The house was quiet. Clinking silverware was about the only sound my wife, Elaine, and I made at dinner anymore, and sitting outside on the patio afterward, it seemed like even the crickets spoke in hushed tones.
I longed to hear rock music booming from upstairs, or the rattle of skateboard wheels on our driveway. Elaine glanced up at the dark balcony overlooking the patio and I followed her gaze.
Stop it, I thought. It had been six months since the motorcycle accident that killed our 16-year-old son, Austin, and it was time to stop looking for ghosts. The silence was haunting enough, a pervasive reminder of his absence.
Elaine began to cry. I moved close to comfort her. But what could I say? She couldn’t let him go. Any more than I could. Neither of us could fill that aching void Austin’s death left. What parent could?
Often, Elaine told me she had visions of him. The night after he died, she said he came to her in a dream so real that she felt his touch. “He’s reaching out to us,” she said. “I know it. He wants to comfort us. That’s the way Austin was.”
I wasn’t so sure. As a newspaper publisher for 16 years, my job was to collect facts, evidence. Report on things objectively. All I could see was that empty balcony where Austin would stand before going to bed and shout, “I love you guys!”
The memory brought tears to my eyes. The last thing Elaine needed was to see me lose it. “I’ll get you some tissues,” I said, and went inside to our bedroom. I spoke into the darkness. “Son, we’re suffering. If you’re reaching out, let us know you’re okay.”
I composed myself and returned to the patio. Elaine had stopped crying. “Your phone buzzed,” she said. On the patio table, my phone flashed. A text. I didn’t recognize the number. I clicked on it and saw there was a document attached.
“Do you know this number?” I asked, showing Elaine the phone.
“It’s so familiar,” she said, studying it. Then she froze. “It’s Austin.”
Impossible. We’d cancelled his account.
I couldn’t open the attachment on my phone. All I could see was the header: I MGOO.
“I’m good…” Elaine suggested, her voice a whisper.
I forwarded the message to my computer in the den. Now we saw that I MG was the file name for an image…001, 002 and so on. Elaine leaned in close. I could feel her heart pounding as I clicked on the first attachment.
A photo popped on screen: a picture of my father—Austin’s grandfather—to whom Austin had been extraordinarily close. It had been a year to the day—exactly—since Dad had died. Another photo loaded up, and another—20 in total.
Austin jumping on a skateboard. Austin on the patio, playacting the balcony scene from Romeo and Juliet with his girlfriend. Austin photographing himself in a mirror. As Elaine and I flipped through them, the house seemed to fill with his presence.

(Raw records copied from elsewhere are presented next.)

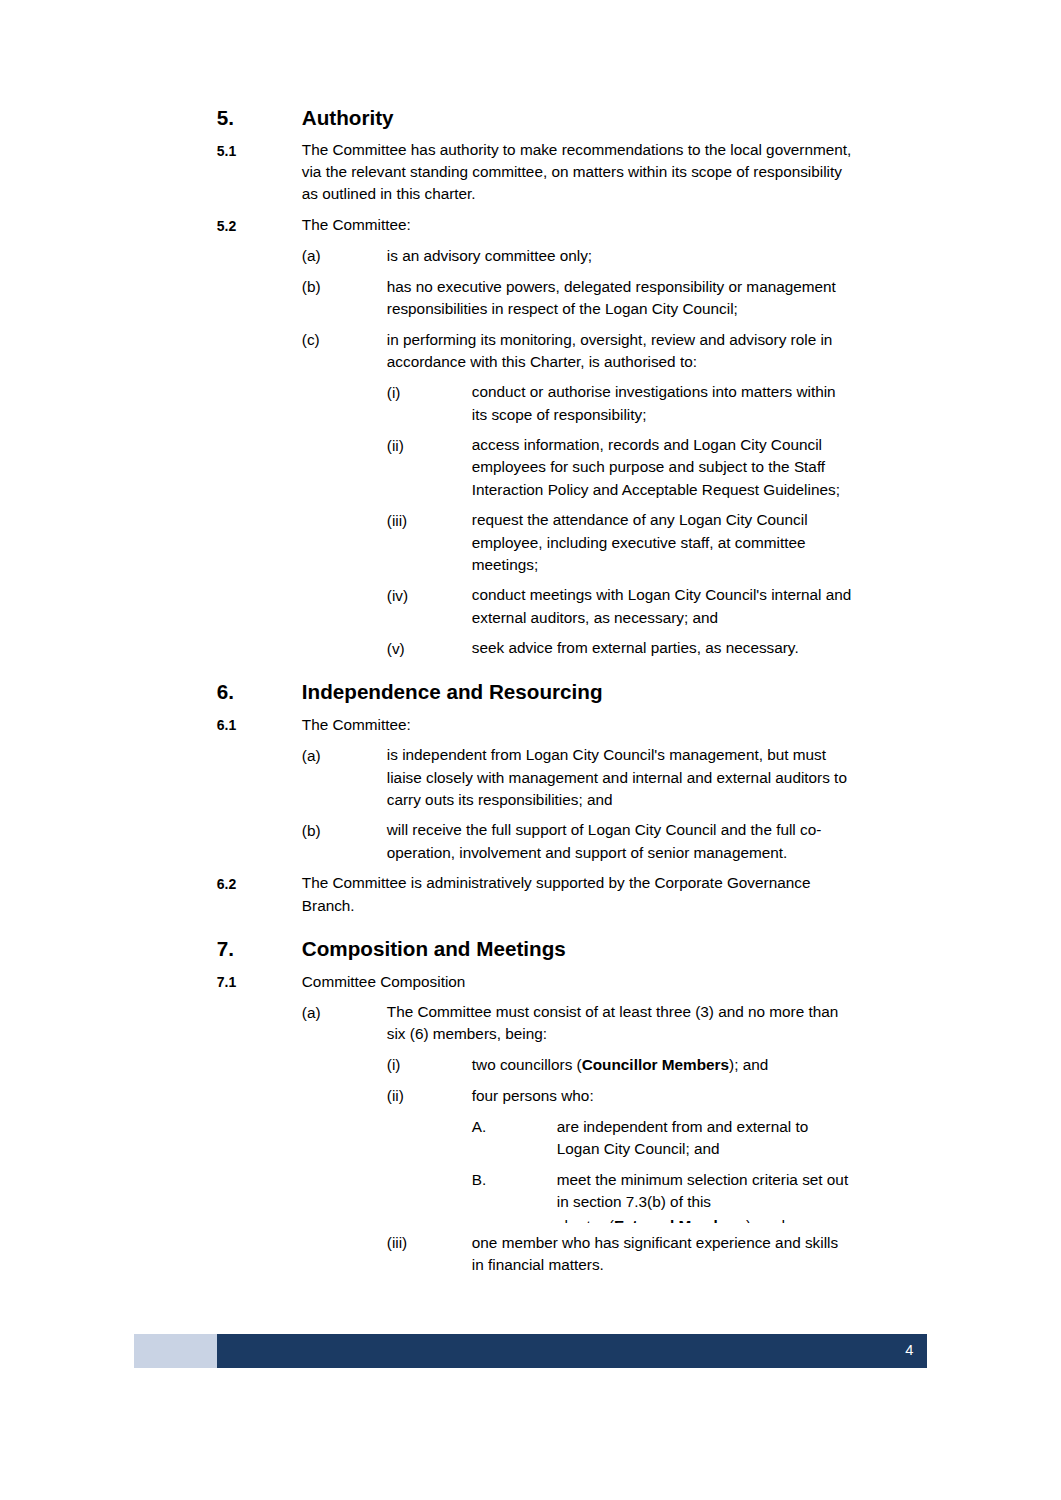5.
Authority
5.1
The Committee has authority to make recommendations to the local government, via the relevant standing committee, on matters within its scope of responsibility as outlined in this charter.
5.2
The Committee:
(a)
is an advisory committee only;
(b)
has no executive powers, delegated responsibility or management responsibilities in respect of the Logan City Council;
(c)
in performing its monitoring, oversight, review and advisory role in accordance with this Charter, is authorised to:
(i)
conduct or authorise investigations into matters within its scope of responsibility;
(ii)
access information, records and Logan City Council employees for such purpose and subject to the Staff Interaction Policy and Acceptable Request Guidelines;
(iii)
request the attendance of any Logan City Council employee, including executive staff, at committee meetings;
(iv)
conduct meetings with Logan City Council's internal and external auditors, as necessary; and
(v)
seek advice from external parties, as necessary.
6.
Independence and Resourcing
6.1
The Committee:
(a)
is independent from Logan City Council's management, but must liaise closely with management and internal and external auditors to carry outs its responsibilities; and
(b)
will receive the full support of Logan City Council and the full co-operation, involvement and support of senior management.
6.2
The Committee is administratively supported by the Corporate Governance Branch.
7.
Composition and Meetings
7.1
Committee Composition
(a)
The Committee must consist of at least three (3) and no more than six (6) members, being:
(i)
two councillors (Councillor Members); and
(ii)
four persons who:
A.
are independent from and external to Logan City Council; and
B.
meet the minimum selection criteria set out in section 7.3(b) of this
charter (External Members); and
(iii)
one member who has significant experience and skills in financial matters.
4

There had to be some logical explanation. Had someone gotten hold of Austin’s cell phone? I checked the kitchen cabinet. There it was, switched off, sealed in a plastic bag, untouched, exactly as we had left it six months earlier. That night I could barely sleep. Lord, I prayed, are you trying to reassure us?
First thing the next morning I drove to the AT&T store. “Has this number been reassigned?” I asked a salesman.
He looked it up on his computer. “No, sir, it’s out of service. No one has it.”
Not long after, Elaine came to me with another dream about Austin. This time, he’d come with a message. “He said, ‘Tell Dad I know. Tell Dad I heard him,’” Elaine said. “Does that make any sense to you?”
No logical sense, no. Elaine couldn’t know about the plea I had made in our bedroom, alone. But I’m a believer in what I witness. And what I know now is that our son isn’t gone. Not forever. He’s someplace else, and he’s “good.”